Auparavant, la rétention administrative ne pouvait pas dépasser 45 jours. L’étranger retenu disposait de certains droits et pouvait recevoir l’aide d’associations. [1]

Dimanche 22 avril, le projet de loi « pour une immigration maîtrisée, un droit d’asile effectif et une intégration réussie » a été voté. La veille, les députés ont donné leur feu vert à l’augmentation de la durée maximale de séjour en centre de rétention des étrangers en attente de leur expulsion ; la durée maximale de rétention va passer de 45 jours à 90 jours.

La durée de rétention n’a cessé d’augmenter, elle était de sept jours en 1981.
photo : Cercle du silence, 27 avril 2018, Toulon

"Le 12 février 2018, une trentaine de députés se sont rendus dans des CRA un peu partout en France. L’objectif : voir la situation sur le terrain, à quelques jours de la présentation du projet de loi asile et immigration en Conseil des ministres. Alexandra Louis, député LREM des Bouches-du-Rhône, était pour sa part au centre de rétention du Canet, à Marseille. (...) Au niveau des repas, « le service n’est pas toujours adapté et certaines personnes ont faim », confie-t-elle au Figaro. Du côté des soins, « il n’y a pas assez de personnel pour escorter les publics ». (...)

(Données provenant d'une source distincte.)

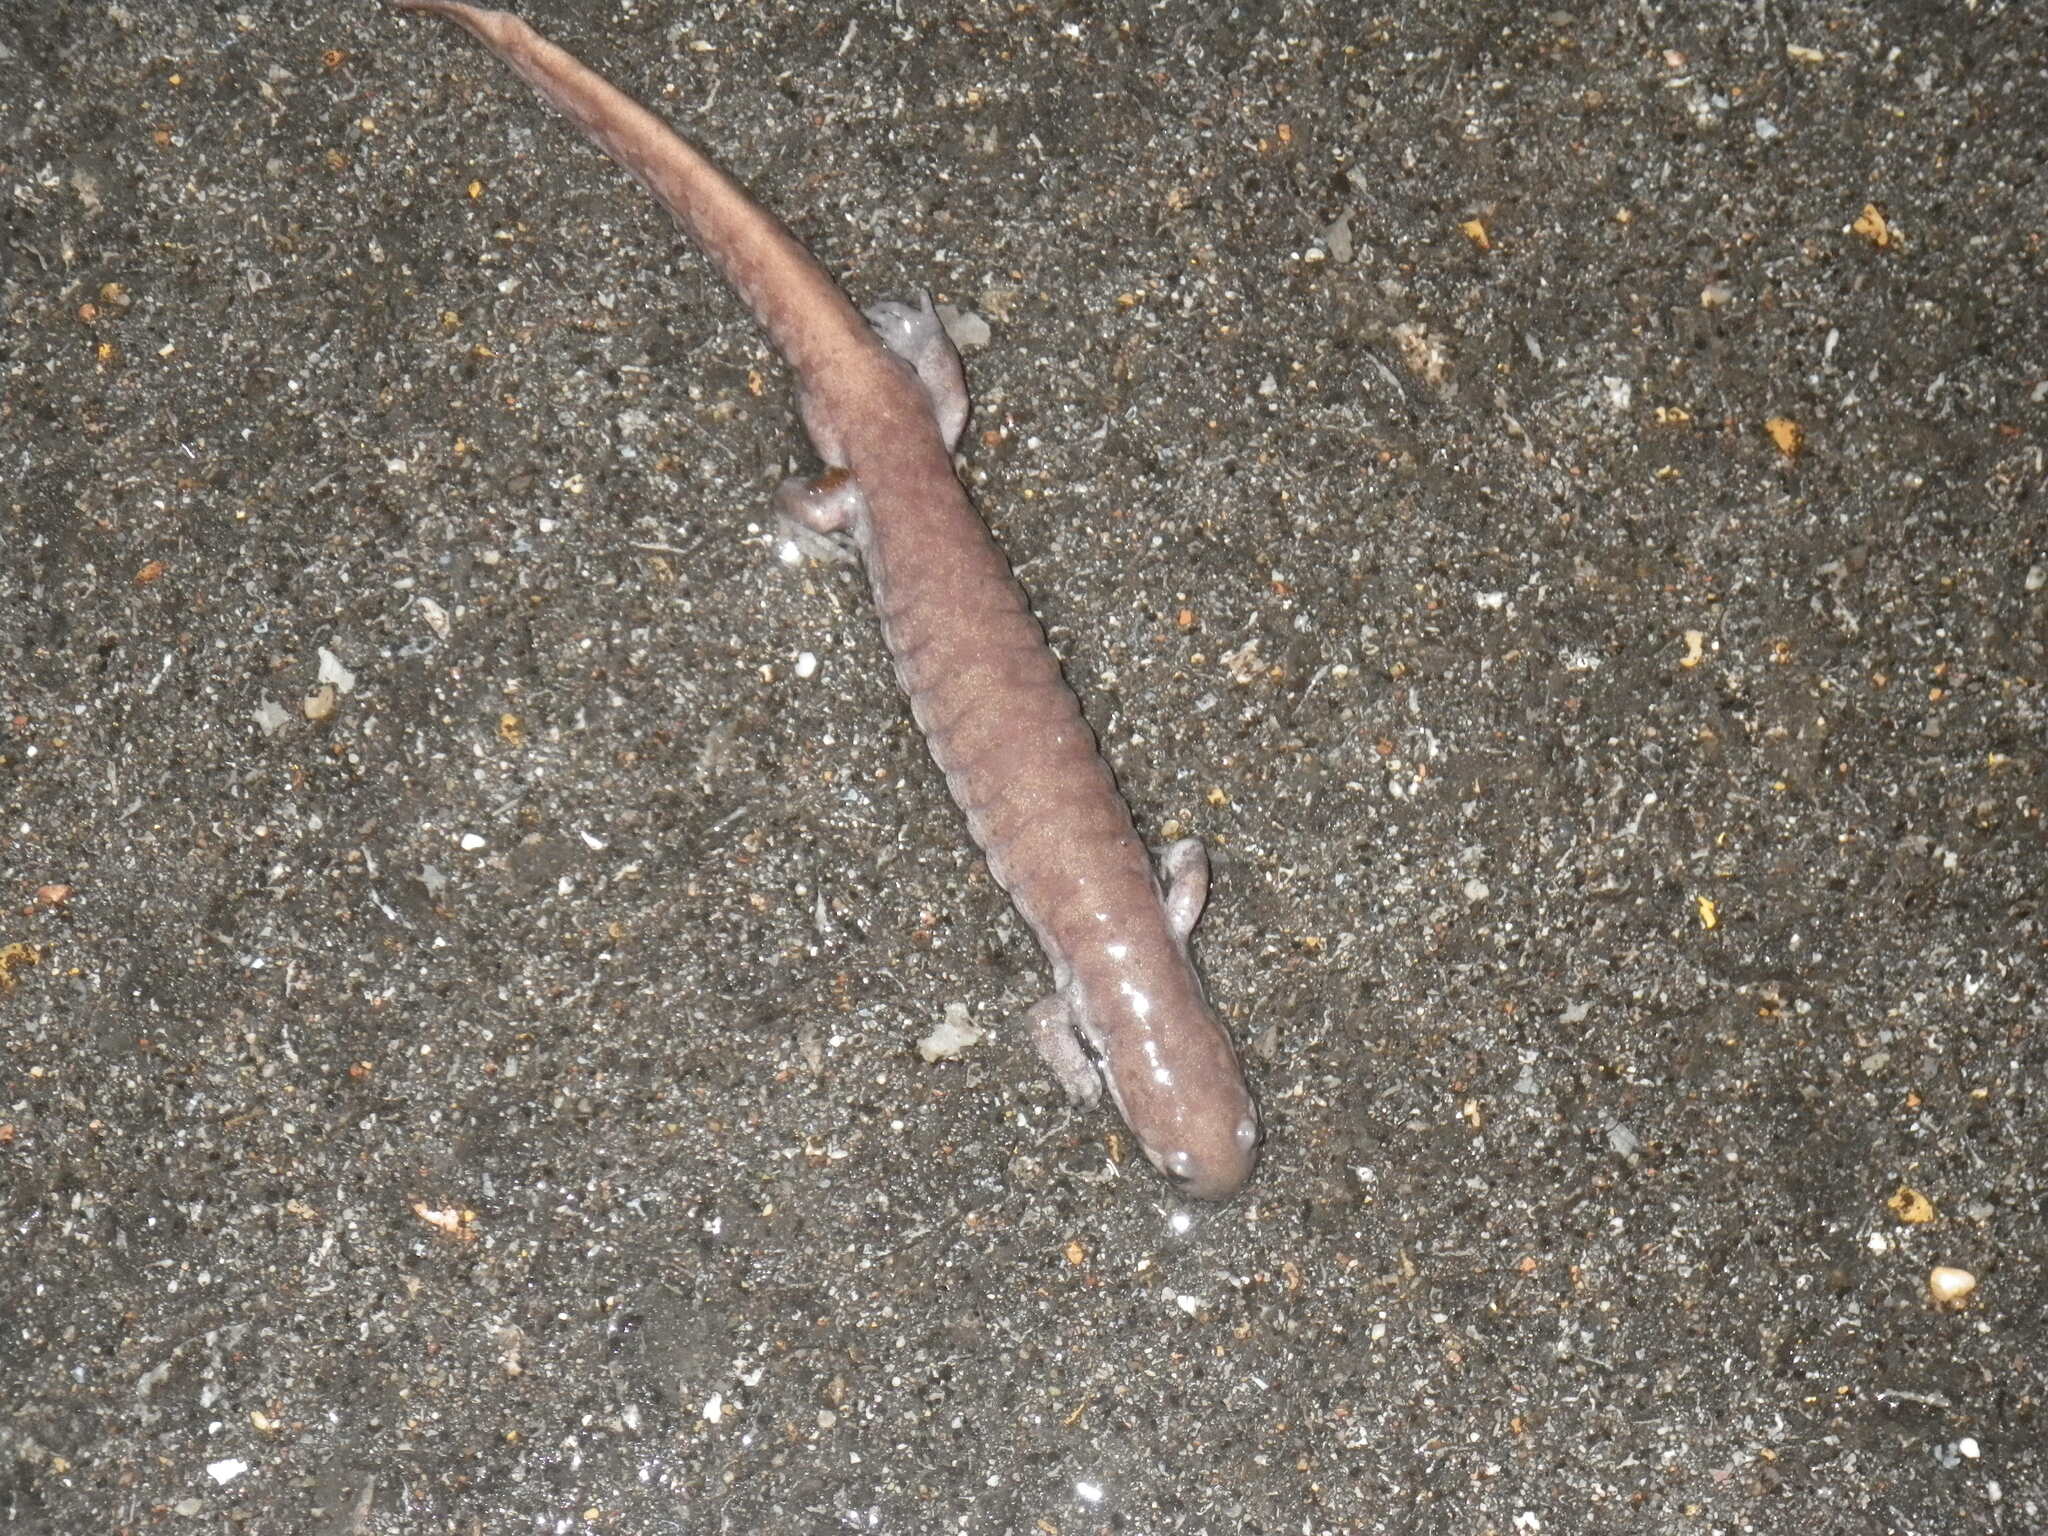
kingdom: Animalia
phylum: Chordata
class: Amphibia
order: Caudata
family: Ambystomatidae
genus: Ambystoma
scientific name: Ambystoma texanum
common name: Small-mouth salamander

Contacté par Le Figaro, le collectif Réseau éducation sans frontières confirme que la vie est « très dure » dans ce centre de rétention. « Comme le CRA de Toulouse, celui du Canet est construit sur un modèle très spécial, avec une sécurité importante. Les conditions de vie y sont très dures, que ce soit au niveau de l’hygiène, de la promiscuité ou de la liberté de circuler », explique-t-on.

« Ce n’est rien d’autre qu’une prison qui ne dit pas son nom », renchérit David Rohi. [2]

"Le 21 avril, le ministre a notamment promis que les centres de rétention (CRA) seraient aménagés pour que les conditions "puissent être effectivement acceptables", notamment pour les familles."

Un engagement à tenir de toute urgence (voir supra).